During an interview with psychiatry and neuroscience expert Dr. Jonathan Edwards, Tate shared her own experience with psychedelics and how the treatment helped her become more one with herself.
“My friends were doing this more and and people were having great stories of how they came out on the other side of this better and I thought okay well I’m not going to a rave and eat mushrooms this is not, my intention is actually to like sit in my backyard and try to become more one with myself,” Tate said. “Yeah, and that’s exactly what I got out of it.
“It was hard though because it brought up some traumas right… and I had to work through those traumas while being in this different state of mind. And so I cried heavy and I cried deep and then I said okay now it’s time to let go of this you know. So I’m going to change I was inside at first and then I went outside to my pool and I just noticed everything about the outside and in a way that I felt like I had never been connected to nature before.“
Will Miesha Tate Return to the UFC in 2025?

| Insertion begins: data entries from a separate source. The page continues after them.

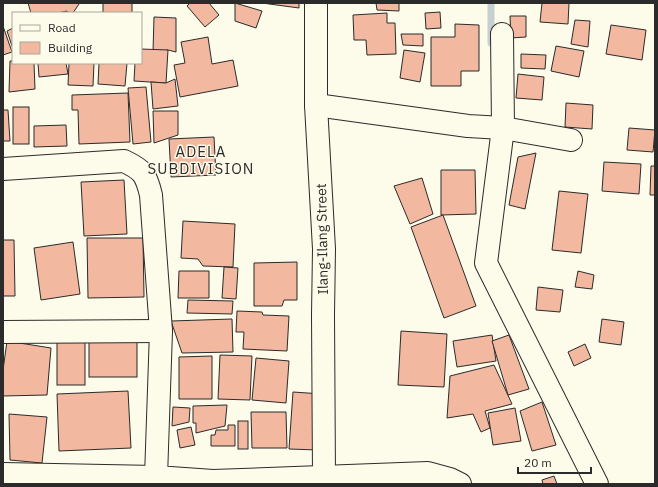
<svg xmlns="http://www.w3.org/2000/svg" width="658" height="487" viewBox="0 0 658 487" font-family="'IBM Plex Sans',sans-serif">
	<rect width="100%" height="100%" fill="#fdfbea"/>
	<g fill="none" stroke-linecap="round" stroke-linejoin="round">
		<path stroke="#c7d0d0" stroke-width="7" d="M491,3v40"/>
	</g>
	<g fill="#f2b8a0" stroke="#2b2b2b">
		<path d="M28,3h51v1l-6,9h-5l-1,-2 -9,2h-27z"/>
		<rect x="103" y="3" width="29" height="10"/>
		<path d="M190,3h19l10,12 -14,12 -18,-21z"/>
		<path d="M235,3l27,8 -6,17 -21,-7z"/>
		<path d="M262,3h37v5z"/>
		<path d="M376,3h23v8l-22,-1z"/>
		<path d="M542,3h27l-1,21 -28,-2z"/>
		<path d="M440,12l1,16 -15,1 -1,-16z"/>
		<path d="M387,13v10h8l1,31 -29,1 -1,-15h-12l-1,-25z"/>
		<path d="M510,16h16v21l-15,1z"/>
		<path d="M154,17l22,1v34l-8,-2 -15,2z"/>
		<path d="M575,20l15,1 -2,26 -17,-3z"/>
		<path d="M455,24l24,1v46h-18v15h-30v-49h24z"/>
		<path d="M611,25l35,5 -4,30 -36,-6z"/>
		<path d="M3,26l9,26 -9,3z"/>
		<path d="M13,28v21l-6,-18z"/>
		<path d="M401,34h22v12l-20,-1z"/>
		<path d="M208,37l4,27 21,-4 5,26 -58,11 -6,-32 11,-2 -4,-21z"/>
		<path d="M556,46l28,5 -5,26 -28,-6z"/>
		<path d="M141,49l27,1 -2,33 -32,-2 1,-18h6z"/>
		<path d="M404,50l21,3 -5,29 -20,-4z"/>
		<path d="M521,54l25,1 -1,14 -24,-1z"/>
		<path d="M10,61h3v2h21l1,26 -26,3z"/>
		<path d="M38,63h28l2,11 -29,3z"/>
		<path d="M69,63h25l-1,23 -25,-1z"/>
		<path d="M99,63h28l-2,23 -27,-2z"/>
		<path d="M518,74l26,3 -2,23 -26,-2z"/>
		<path d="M175,79l3,27 -25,3 -2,-27 15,1z"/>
		<path d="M146,87l5,55 -18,2 -5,-56z"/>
		<path d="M128,93l2,49 -51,2 -1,-34h-6v-15z"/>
		<path d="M566,103l27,2 -1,24 -27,-2z"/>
		<rect x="13" y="107" width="16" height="37"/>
		<path d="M3,110h5l2,31h-7z"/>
		<path d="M153,111h25v24l-24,8z"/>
		<path d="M66,125l1,21 -33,1v-21z"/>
		<path d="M629,128l26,2 -2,22 -26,-2z"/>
		<path d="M214,137l2,38 -45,2 -2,-38z"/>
		<path d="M536,153l-11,56 -16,-4 9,-48z"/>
		<path d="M604,162l37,2 -2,30 -37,-3z"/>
		<path d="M651,166h4v29h-5z"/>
		<path d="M441,170h34l1,44 -35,1z"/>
		<path d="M422,178l11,36 -23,10 -16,-38z"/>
		<path d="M124,180l3,54 -43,2 -3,-54z"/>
		<path d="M559,191l29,3 -7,59 -29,-3z"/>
		<path d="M443,215l33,91 -32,12 -33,-91z"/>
		<path d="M183,221l52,3 -2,43 -30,-1 -5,-7 -17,-1z"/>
		<path d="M87,238h56l1,59 -56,1z"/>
		<path d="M3,240h11l1,56h-12z"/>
		<path d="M73,242l7,52 -39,6 -7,-52z"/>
		<path d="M297,262v38h-13l-2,6h-28v-43z"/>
		<path d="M224,267l14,1 -2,31 -14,-1z"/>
		<path d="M179,271h30v27h-31z"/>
		<path d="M578,271l16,4 -2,14 -17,-2z"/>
		<path d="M538,287l25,3 -3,22 -24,-2z"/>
		<path d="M188,300l45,1 -1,13 -45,-1z"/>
		<path d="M237,311l25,1 1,3 26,1 -2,35 -44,-2 1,-17h-8z"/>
		<path d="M232,319l1,33 -51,1 -11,-32z"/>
		<path d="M602,319l22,3 -3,23 -22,-3z"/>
		<path d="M401,331l46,3 -3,53 -46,-2z"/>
		<path d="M492,335l4,26 -39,6 -4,-26z"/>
		<path d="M509,335l20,54 -21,6 -16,-54z"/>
		<path d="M7,341l44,7 -4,47 -44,1v-26z"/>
		<rect x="89" y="341" width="48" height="36"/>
		<rect x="57" y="342" width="28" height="43"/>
		<path d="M585,344l6,14 -17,8 -6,-14z"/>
		<path d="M220,355l32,1 -2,44 -32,-1z"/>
		<path d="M212,356v43h-33v-42z"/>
		<path d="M256,358l33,3 -3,42 -34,-3z"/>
		<path d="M494,365l18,39 -27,7 5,17 -9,4 -8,-18 -26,4 3,-42z"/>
		<path d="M128,391l3,57 -72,3 -2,-57z"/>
		<path d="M293,392l29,2 -4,56 -29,-1z"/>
		<path d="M542,402l14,43 -24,6 -12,-40z"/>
		<path d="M227,405l-2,21 -29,7v-10h-3v-17z"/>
		<path d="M173,407l17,1 -1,14 -17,4z"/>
		<path d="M515,408l6,33 -28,4 -5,-32z"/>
		<path d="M251,412h35l1,36h-35z"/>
		<path d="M9,414l38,3 -5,46 -32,-3z"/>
		<rect x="238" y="421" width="10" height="28"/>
		<path d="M228,425h7v21h-24v-11h4l1,-5h12z"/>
		<path d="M191,427l4,18 -15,3 -3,-18z"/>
		<path d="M554,476l3,8h-14l-1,-4z"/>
	</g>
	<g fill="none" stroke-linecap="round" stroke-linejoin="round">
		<defs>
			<g id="minor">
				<path d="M316,3v102l8,144 -1,66 1,161"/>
				<path d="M502,34l1,94 -17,135 111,221"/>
				<path d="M316,105l152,21 35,2 68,12"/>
				<path d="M3,169l121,-8c19,9 22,13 27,34l10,136 -5,146 57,4 215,-8 22,6 10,5"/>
				<path d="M3,332l158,-1"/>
				<path d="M3,474l153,3"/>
			</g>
		</defs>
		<use href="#minor" stroke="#2b2b2b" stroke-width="24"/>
		<use href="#minor" stroke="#fdfbea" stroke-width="22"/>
	</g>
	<g text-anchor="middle" stroke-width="3" stroke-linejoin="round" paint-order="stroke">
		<g font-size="14" fill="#2b2b2b" stroke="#fdfbea">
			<text transform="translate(322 239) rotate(-91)" y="5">Ilang-Ilang Street</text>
		</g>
		<g font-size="15" letter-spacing="1" fill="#2b2b2b" stroke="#fdfbea">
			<text x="201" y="157">ADELA<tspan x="201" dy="17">SUBDIVISION</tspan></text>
		</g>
	</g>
	<rect width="658" height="487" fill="none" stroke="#2b2b2b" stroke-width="8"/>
	<rect x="12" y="12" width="130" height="52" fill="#fdfbea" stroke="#a9a89e"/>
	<rect x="20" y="25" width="20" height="6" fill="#fdfbea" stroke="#a9a89e"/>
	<text x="48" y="32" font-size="12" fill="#2b2b2b">Road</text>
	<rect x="20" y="42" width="20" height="12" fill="#f2b8a0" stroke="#a9a89e"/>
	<text x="48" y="52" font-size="12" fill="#2b2b2b">Building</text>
	<path d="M518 467v6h73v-6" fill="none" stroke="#2b2b2b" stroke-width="2"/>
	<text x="524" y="467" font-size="12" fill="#2b2b2b" stroke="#fdfbea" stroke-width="3" paint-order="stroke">20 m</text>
</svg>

After more than five years away from the sport, ‘Cupcake’ returned to the Octagon in 2021 and secured a third-round stoppage against Marion Reneau. Feeling a new wave of momentum, Miesha Tate climbed back into the cage four months later against Ketlen Vieira.

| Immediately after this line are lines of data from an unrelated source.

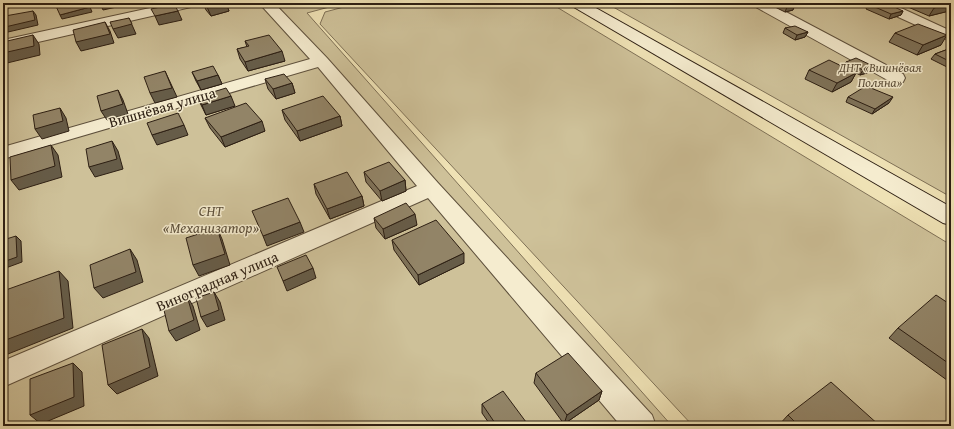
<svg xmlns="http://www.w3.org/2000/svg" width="954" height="429" viewBox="0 0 954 429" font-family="'Gentium Book Plus',serif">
  <rect width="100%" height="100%" fill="#efe2b5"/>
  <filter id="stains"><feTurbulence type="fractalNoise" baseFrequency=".005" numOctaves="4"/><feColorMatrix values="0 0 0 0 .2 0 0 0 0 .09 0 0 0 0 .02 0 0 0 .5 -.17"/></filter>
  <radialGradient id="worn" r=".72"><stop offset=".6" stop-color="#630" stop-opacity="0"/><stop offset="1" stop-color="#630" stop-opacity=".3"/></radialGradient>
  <path fill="#cec199" stroke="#7e7056" d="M3 3H344L307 13 672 426H3Z
    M359 3H550L951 245V426H693L320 24 325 12Z
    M606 3H951V197Z"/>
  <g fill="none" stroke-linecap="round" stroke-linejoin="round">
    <defs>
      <path id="street" d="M173 3H198L196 6 191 7 3 50V40Z
        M259 3H274L327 58 438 183 652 415 656 426H621L428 198 3 387V361L417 186 318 67 3 159V147L310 59Z
        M752 3H769L903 74 905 78 903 82 897 83 891 82 754 6Z
        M872 3H890L951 31V41L874 6Z"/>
      <path id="secondary" d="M570 3H587L951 207V225L943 223 572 6Z"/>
    </defs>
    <use href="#street" stroke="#5e503c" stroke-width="2"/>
    <use href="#secondary" stroke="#2d1f13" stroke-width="2"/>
    <use href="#street" fill="#f5eccf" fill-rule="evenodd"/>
    <use href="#secondary" fill="#f5eccf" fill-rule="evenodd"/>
  </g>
  <path fill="#7e7259" stroke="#2d1f13" d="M203 3H226L229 11 211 16 206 10Z
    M772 3H791L793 10 785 12 771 5Z
    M902 3H951V8L949 11 929 16 901 4Z
    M868 4 903 11 901 15 889 19 866 9Z
    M785 28 808 32 805 37 795 40 783 33Z
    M895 33 941 45 917 55 889 42Z
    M245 41 285 61 248 71 240 59 237 49 247 47Z
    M951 48V69L931 59 935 54Z
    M846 62 870 72 860 75 856 73 851 82 832 92 805 79 809 70 844 67Z
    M192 72 218 75 222 84 201 90 196 81Z
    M265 79 292 83 295 93 276 99 268 89Z
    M197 97 235 106 206 115Z
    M848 97 889 103 872 114 846 102Z
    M282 110 340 116 342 126 300 141 285 120Z
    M205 118 265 131 225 147 210 128Z
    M364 172 405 180 406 191 382 201 366 182Z
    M314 184 362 196 364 206 330 219 316 194Z
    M374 218 417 225 385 239 376 228Z
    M392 240 464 263 419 285 394 250Z
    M951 305V383L889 338 898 328Z
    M536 373 602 391 599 400 564 424 534 383Z
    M482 404 529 426H491L482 413Z
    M788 415 880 426H778Z"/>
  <path fill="#665c48" stroke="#2d1f13" d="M3 3H27V4L3 9Z
    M100 3H135L103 10Z
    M223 3H226L229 11 211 16 207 7Z
    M951 3V8L949 11 929 16 934 8Z
    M795 5 793 10 785 12 787 7Z
    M90 7 92 12 62 19 60 15Z
    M33 11 36 15 38 25 8 32 5 27Z
    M178 11 182 20 159 25 155 16Z
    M903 11 901 15 889 19 891 14Z
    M129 18 136 34 118 38 113 29Z
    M105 22 110 31 114 43 81 51 76 42Z
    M808 32 805 37 795 40 797 35Z
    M33 35 39 44 40 55 3 64V53Z
    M947 35 941 45 917 55 923 45Z
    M282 51 285 61 248 71 245 62Z
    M873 66 870 72 860 75 863 70Z
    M165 71 177 97 155 103 150 93Z
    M856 73 851 82 832 92 837 83Z
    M218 75 222 84 201 90 197 81Z
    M292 83 295 93 276 99 273 89Z
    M118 90 123 100 128 114 107 120 101 111Z
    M231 96 235 106 206 115 202 105Z
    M893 97 889 103 872 114 875 109Z
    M60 108 66 118 69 131 42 139 35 129Z
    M340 116 342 126 300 141 297 131Z
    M262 121 265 131 225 147 221 137Z
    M184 125 188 135 157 145 152 135Z
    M112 141 118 151 123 169 95 177 89 167Z
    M51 145 58 155 62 177 19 190 11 180Z
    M405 180 406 191 382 201 380 191Z
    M362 196 364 206 330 219 327 209Z
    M415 214 417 225 385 239 383 229Z
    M300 222 304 232 267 246 263 236Z
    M217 228 222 239 230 265 199 276 193 265Z
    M16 236 21 241 22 262 3 269V262Z
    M130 249 137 260 143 282 103 298 94 288Z
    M464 253V263L419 285 418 275Z
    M313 268 316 278 287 291 283 281Z
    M59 271 68 281 73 328 3 356V341Z
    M214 292 220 302 225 320 207 327 201 317Z
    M187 296 193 306 200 330 176 341 169 331Z
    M142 329 149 338 158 376 117 394 108 385Z
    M73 363 82 372 84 406 41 424 30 415Z
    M602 391 599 400 564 424 567 415Z"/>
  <path fill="#928467" stroke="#2d1f13" d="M59 3H87L90 7 60 15 55 4Z
    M204 3H223L207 7Z
    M778 3H791L795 5 787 7Z
    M871 3H886L903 11 891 14 868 4Z
    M923 3H951L934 8Z
    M174 4 178 11 155 16 151 9Z
    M33 11 35 20 5 27V16Z
    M129 18 132 24 113 29 110 22Z
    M105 22 110 34 76 42 73 30Z
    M918 24 947 35 923 45 895 33Z
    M795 26 808 32 797 35 785 28Z
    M33 35 34 46 3 53V42Z
    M269 35 282 51 245 62 237 49 249 46 245 41Z
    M951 48V62L935 54Z
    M856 58 873 66 863 70 846 62Z
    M829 60 856 73 837 83 809 70Z
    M213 66 218 75 197 81 192 72Z
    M165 71 172 88 150 93 144 77Z
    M284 74 292 83 273 89 265 79Z
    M866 86 893 97 875 109 848 97Z
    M226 88 231 96 202 105 197 97Z
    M118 90 123 104 101 111 97 96Z
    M323 96 340 116 297 131 282 110Z
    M246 103 262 121 221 137 205 118Z
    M60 108 63 121 35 129 33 115Z
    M178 113 184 125 152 135 147 123Z
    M112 141 117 159 89 167 86 149Z
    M51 145 55 166 11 180 10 157Z
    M389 162 405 180 380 191 364 172Z
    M347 172 362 196 327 209 314 184Z
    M288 198 300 222 263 236 252 211Z
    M406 203 415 214 383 229 374 218Z
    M436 220 464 253 418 275 392 240Z
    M217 228 225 254 193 265 186 238Z
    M16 236 17 257 3 262V240Z
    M130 249 136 272 94 288 90 265Z
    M306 255 313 268 283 281 277 267Z
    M59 271 64 318 3 341V291Z
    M214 292 219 310 201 317 196 298Z
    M936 295 951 305V365L898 328Z
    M187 296 194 320 169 331 163 306Z
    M142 329 150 367 108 385 102 345Z
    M568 353 602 391 567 415 536 373Z
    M73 363 74 397 30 415V379Z
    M831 382 880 426H799L788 415Z
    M503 391 529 426H497L482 404Z"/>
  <g text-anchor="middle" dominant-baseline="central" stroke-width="3" stroke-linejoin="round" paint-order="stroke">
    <g font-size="13" font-style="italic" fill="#5d503b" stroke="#f5eccf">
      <text x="880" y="67">ДНТ «Вишнёвая<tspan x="880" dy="15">Поляна»</tspan></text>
    </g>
    <g font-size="15" fill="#2d1f13" stroke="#f5eccf">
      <text transform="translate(162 107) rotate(-16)">Вишнёвая улица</text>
      <text transform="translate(217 281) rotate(-23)">Виноградная улица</text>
    </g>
    <g font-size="15" font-style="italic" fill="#5d503b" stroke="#f5eccf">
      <text x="211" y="210">СНТ<tspan x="211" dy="17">«Механизатор»</tspan></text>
    </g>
  </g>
  <rect width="954" height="429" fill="none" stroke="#efe2b5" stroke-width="16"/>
  <rect x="4" y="4" width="946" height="421" fill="none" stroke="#2d1f13" stroke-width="2"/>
  <rect x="8" y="8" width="938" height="413" fill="none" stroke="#2d1f13"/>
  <rect width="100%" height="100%" filter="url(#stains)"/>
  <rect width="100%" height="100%" fill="url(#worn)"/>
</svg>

This time around, Tate would suffer a decisive unanimous decision loss. The defeat prompted Tate to prepare herself for a drop from bantamweight to flyweight.
Tate successfully made the 126 limit for a non-title flyweight fight but delivered another lackluster performance against Lauren Murphy at UFC on ABC 3.
“First of all, I think all my hormone levels were off — well, I know that they were [off],” Tate said in an interview with MMA Today. “As a female, you get irregular cycles and things like that when you cut your weight or you lose your cycle. For me, I lost it for a while.
“Then it was like hormonally it’s one of those things that you are like “OK, I messed up…’ The feeling of tiredness, exhaustion and hunger. Even when I could eat, and I was full, my body was like you’re still hungry. My relationship with food changed from depriving myself for so long,” he added.
Tate promptly returned to bantamweight where he climbed back into the win column against Julia Avila in December 2023. The third-round submission victory scored her a $50,000 performance bonus and landed her in the bantamweight top 15.
Cupcake’ has not yet revealed when or if she’ll return to the Octagon in 2025.